-- Work task --
Write out every line of text in the material below, character for character, and leave the images out.
--- Data for analysis ---
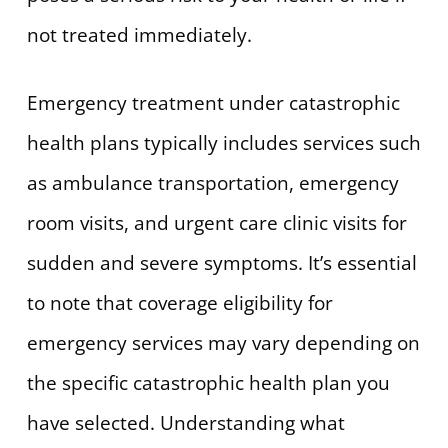
not treated immediately.
Emergency treatment under catastrophic
health plans typically includes services such
as ambulance transportation, emergency
room visits, and urgent care clinic visits for
sudden and severe symptoms. It’s essential
to note that coverage eligibility for
emergency services may vary depending on
the specific catastrophic health plan you
have selected. Understanding what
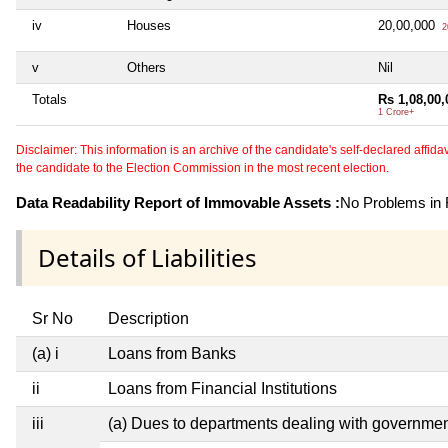
iv
Houses
20,00,000
2
v
Others
Nil
Totals
Rs 1,08,00,
1 Crore+
Disclaimer: This information is an archive of the candidate's self-declared affidavit
the candidate to the Election Commission in the most recent election.
Data Readability Report of Immovable Assets :
No Problems in R
Details of Liabilities
Sr No
Description
(a) i
Loans from Banks
ii
Loans from Financial Institutions
iii
(a) Dues to departments dealing with governm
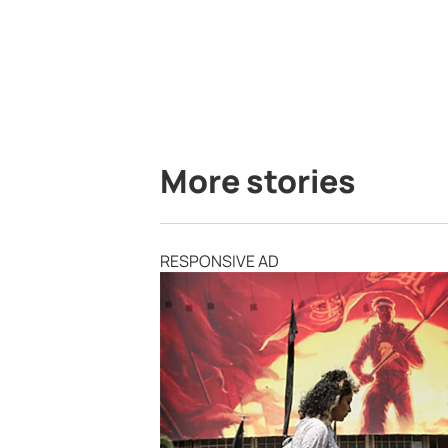
More stories
RESPONSIVE AD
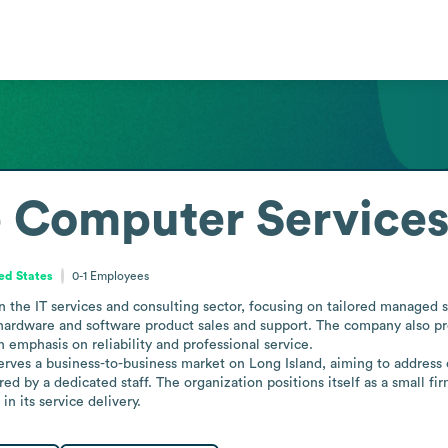
e Computer Service
ed States
0-1
Employees
the IT services and consulting sector, focusing on tailored managed ser
rdware and software product sales and support. The company also provid
emphasis on reliability and professional service.

rves a business-to-business market on Long Island, aiming to address cl
ed by a dedicated staff. The organization positions itself as a small fir
n its service delivery.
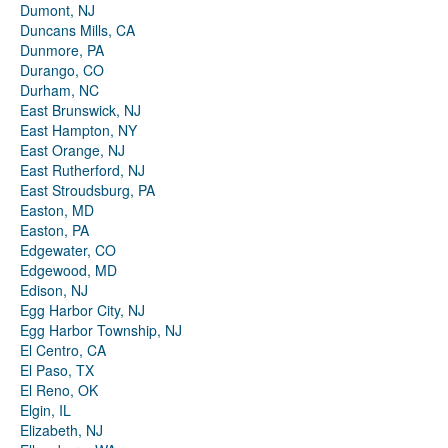
Dumont, NJ
Duncans Mills, CA
Dunmore, PA
Durango, CO
Durham, NC
East Brunswick, NJ
East Hampton, NY
East Orange, NJ
East Rutherford, NJ
East Stroudsburg, PA
Easton, MD
Easton, PA
Edgewater, CO
Edgewood, MD
Edison, NJ
Egg Harbor City, NJ
Egg Harbor Township, NJ
El Centro, CA
El Paso, TX
El Reno, OK
Elgin, IL
Elizabeth, NJ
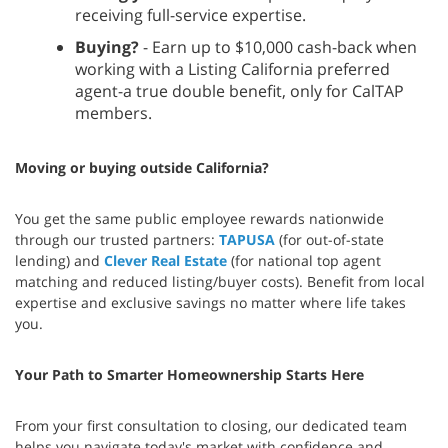
receiving full-service expertise.
Buying?
- Earn up to $10,000 cash-back when
working with a Listing California preferred
agent-a true double benefit, only for CalTAP
members.
Moving or buying outside California?
You get the same public employee rewards nationwide
through our trusted partners:
TAPUSA
(for out-of-state
lending) and
Clever Real Estate
(for national top agent
matching and reduced listing/buyer costs). Benefit from local
expertise and exclusive savings no matter where life takes
you.
Your Path to Smarter Homeownership Starts Here
From your first consultation to closing, our dedicated team
helps you navigate today's market with confidence and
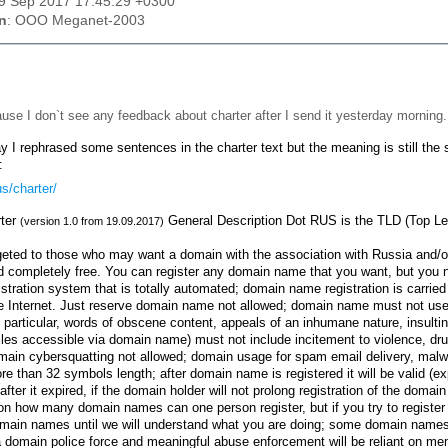
19 Sep 2017 17:45:29 +0300
n
: OOO Meganet-2003
use I don`t see any feedback about charter after I send it yesterday morning
 I rephrased some sentences in the charter text but the meaning is still the s
:
us/charter/
ter
General Description Dot RUS is the TLD (Top Lev
(version 1.0 from 19.09.2017)
eted to those who may want a domain with the association with Russia and/or a
 completely free. You can register any domain name that you want, but you ne
gistration system that is totally automated; domain name registration is carried 
e Internet. Just reserve domain name not allowed; domain name must not use wo
n particular, words of obscene content, appeals of an inhumane nature, insulti
iles accessible via domain name) must not include incitement to violence, drug
ain cybersquatting not allowed; domain usage for spam email delivery, malwa
e than 32 symbols length; after domain name is registered it will be valid (ex
after it expired, if the domain holder will not prolong registration of the dom
 on how many domain names can one person register, but if you try to registe
omain names until we will understand what you are doing; some domain names
 a domain police force and meaningful abuse enforcement will be reliant on me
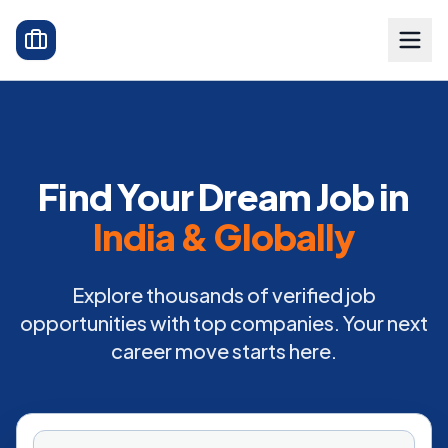
Find Your Dream Job in
India & Globally
Explore thousands of verified job
opportunities with top companies. Your next
career move starts here.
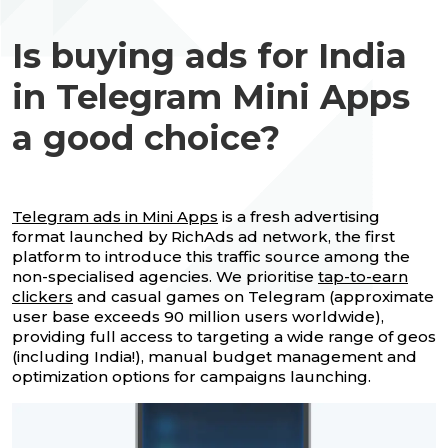
Is buying ads for India
in Telegram Mini Apps
a good choice?
Telegram ads in Mini Apps
is a fresh advertising
format launched by RichAds ad network, the first
platform to introduce this traffic source among the
non-specialised agencies. We prioritise
tap-to-earn
clickers
and casual games on Telegram (approximate
user base exceeds 90 million users worldwide),
providing full access to targeting a wide range of geos
(including India!), manual budget management and
optimization options for campaigns launching.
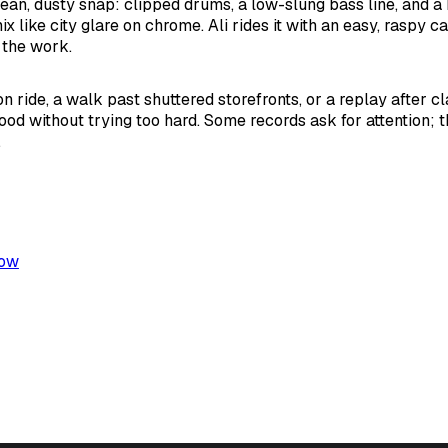
ean, dusty snap: clipped drums, a low-slung bass line, and a 
x like city glare on chrome. Ali rides it with an easy, raspy c
 the work.
n ride, a walk past shuttered storefronts, or a replay after cla
ood without trying too hard. Some records ask for attention; th
.
low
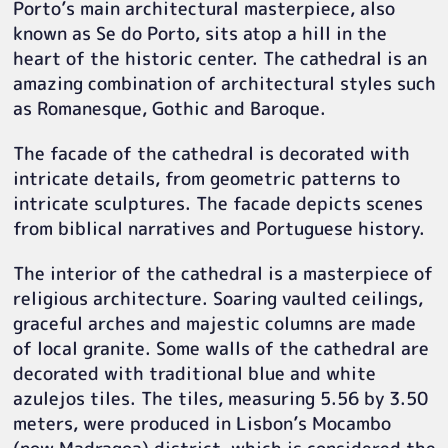
Porto’s main architectural masterpiece, also
known as Se do Porto, sits atop a hill in the
heart of the historic center. The cathedral is an
amazing combination of architectural styles such
as Romanesque, Gothic and Baroque.
The facade of the cathedral is decorated with
intricate details, from geometric patterns to
intricate sculptures. The facade depicts scenes
from biblical narratives and Portuguese history.
The interior of the cathedral is a masterpiece of
religious architecture. Soaring vaulted ceilings,
graceful arches and majestic columns are made
of local granite. Some walls of the cathedral are
decorated with traditional blue and white
azulejos tiles. The tiles, measuring 5.56 by 3.50
meters, were produced in Lisbon’s Mocambo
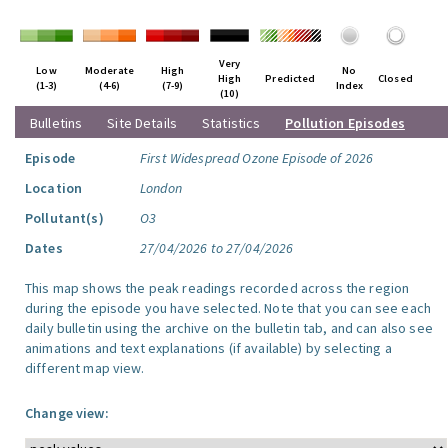
Very
Low
Moderate
High
No
High
Predicted
Closed
(1-3)
(4-6)
(7-9)
Index
(10)
Bulletins
Site Details
Statistics
Pollution Episodes
Episode
First Widespread Ozone Episode of 2026
Location
London
Pollutant(s)
O3
Dates
27/04/2026 to 27/04/2026
This map shows the peak readings recorded across the region
during the episode you have selected. Note that you can see each
daily bulletin using the archive on the bulletin tab, and can also see
animations and text explanations (if available) by selecting a
different map view.
Change view:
---
-- Output of the exercise --
not treated immediately.
Emergency treatment under catastrophic
health plans typically includes services such
as ambulance transportation, emergency
room visits, and urgent care clinic visits for
sudden and severe symptoms. It’s essential
to note that coverage eligibility for
emergency services may vary depending on
the specific catastrophic health plan you
have selected. Understanding what
iv
Houses
20,00,000
2
v
Others
Nil
Totals
Rs 1,08,00,
1 Crore+
Disclaimer: This information is an archive of the candidate's self-declared affidavit
the candidate to the Election Commission in the most recent election.
Data Readability Report of Immovable Assets :
No Problems in R
Details of Liabilities
Sr No
Description
(a) i
Loans from Banks
ii
Loans from Financial Institutions
iii
(a) Dues to departments dealing with governm
More stories
RESPONSIVE AD
e Computer Service
ed States
0-1
Employees
the IT services and consulting sector, focusing on tailored managed ser
rdware and software product sales and support. The company also provid
emphasis on reliability and professional service.

rves a business-to-business market on Long Island, aiming to address cl
ed by a dedicated staff. The organization positions itself as a small fir
n its service delivery.
Dumont, NJ
Duncans Mills, CA
Dunmore, PA
Durango, CO
Durham, NC
East Brunswick, NJ
East Hampton, NY
East Orange, NJ
East Rutherford, NJ
East Stroudsburg, PA
Easton, MD
Easton, PA
Edgewater, CO
Edgewood, MD
Edison, NJ
Egg Harbor City, NJ
Egg Harbor Township, NJ
El Centro, CA
El Paso, TX
El Reno, OK
Elgin, IL
Elizabeth, NJ
receiving full-service expertise.
Buying?
- Earn up to $10,000 cash-back when
working with a Listing California preferred
agent-a true double benefit, only for CalTAP
members.
Moving or buying outside California?
You get the same public employee rewards nationwide
through our trusted partners:
TAPUSA
(for out-of-state
lending) and
Clever Real Estate
(for national top agent
matching and reduced listing/buyer costs). Benefit from local
expertise and exclusive savings no matter where life takes
you.
Your Path to Smarter Homeownership Starts Here
From your first consultation to closing, our dedicated team
helps you navigate today's market with confidence and
19 Sep 2017 17:45:29 +0300
n
: OOO Meganet-2003
use I don`t see any feedback about charter after I send it yesterday morning
 I rephrased some sentences in the charter text but the meaning is still the s
:
us/charter/
ter
General Description Dot RUS is the TLD (Top Lev
(version 1.0 from 19.09.2017)
eted to those who may want a domain with the association with Russia and/or a
 completely free. You can register any domain name that you want, but you ne
gistration system that is totally automated; domain name registration is carried 
e Internet. Just reserve domain name not allowed; domain name must not use wo
n particular, words of obscene content, appeals of an inhumane nature, insulti
iles accessible via domain name) must not include incitement to violence, drug
ain cybersquatting not allowed; domain usage for spam email delivery, malwa
e than 32 symbols length; after domain name is registered it will be valid (ex
after it expired, if the domain holder will not prolong registration of the dom
 on how many domain names can one person register, but if you try to registe
omain names until we will understand what you are doing; some domain names
 a domain police force and meaningful abuse enforcement will be reliant on me
Find Your Dream Job in
India & Globally
Explore thousands of verified job
opportunities with top companies. Your next
career move starts here.
Is buying ads for India
in Telegram Mini Apps
a good choice?
Telegram ads in Mini Apps
is a fresh advertising
format launched by RichAds ad network, the first
platform to introduce this traffic source among the
non-specialised agencies. We prioritise
tap-to-earn
clickers
and casual games on Telegram (approximate
user base exceeds 90 million users worldwide),
providing full access to targeting a wide range of geos
(including India!), manual budget management and
optimization options for campaigns launching.
ean, dusty snap: clipped drums, a low-slung bass line, and a 
x like city glare on chrome. Ali rides it with an easy, raspy c
 the work.
n ride, a walk past shuttered storefronts, or a replay after cla
ood without trying too hard. Some records ask for attention; th
.
low
Porto’s main architectural masterpiece, also
known as Se do Porto, sits atop a hill in the
heart of the historic center. The cathedral is an
amazing combination of architectural styles such
as Romanesque, Gothic and Baroque.
The facade of the cathedral is decorated with
intricate details, from geometric patterns to
intricate sculptures. The facade depicts scenes
from biblical narratives and Portuguese history.
The interior of the cathedral is a masterpiece of
religious architecture. Soaring vaulted ceilings,
graceful arches and majestic columns are made
of local granite. Some walls of the cathedral are
decorated with traditional blue and white
azulejos tiles. The tiles, measuring 5.56 by 3.50
meters, were produced in Lisbon’s Mocambo
Very
Low
Moderate
High
No
High
Predicted
Closed
(1-3)
(4-6)
(7-9)
Index
(10)
Bulletins
Site Details
Statistics
Pollution Episodes
Episode
First Widespread Ozone Episode of 2026
Location
London
Pollutant(s)
O3
Dates
27/04/2026 to 27/04/2026
This map shows the peak readings recorded across the region
during the episode you have selected. Note that you can see each
daily bulletin using the archive on the bulletin tab, and can also see
animations and text explanations (if available) by selecting a
different map view.
Change view:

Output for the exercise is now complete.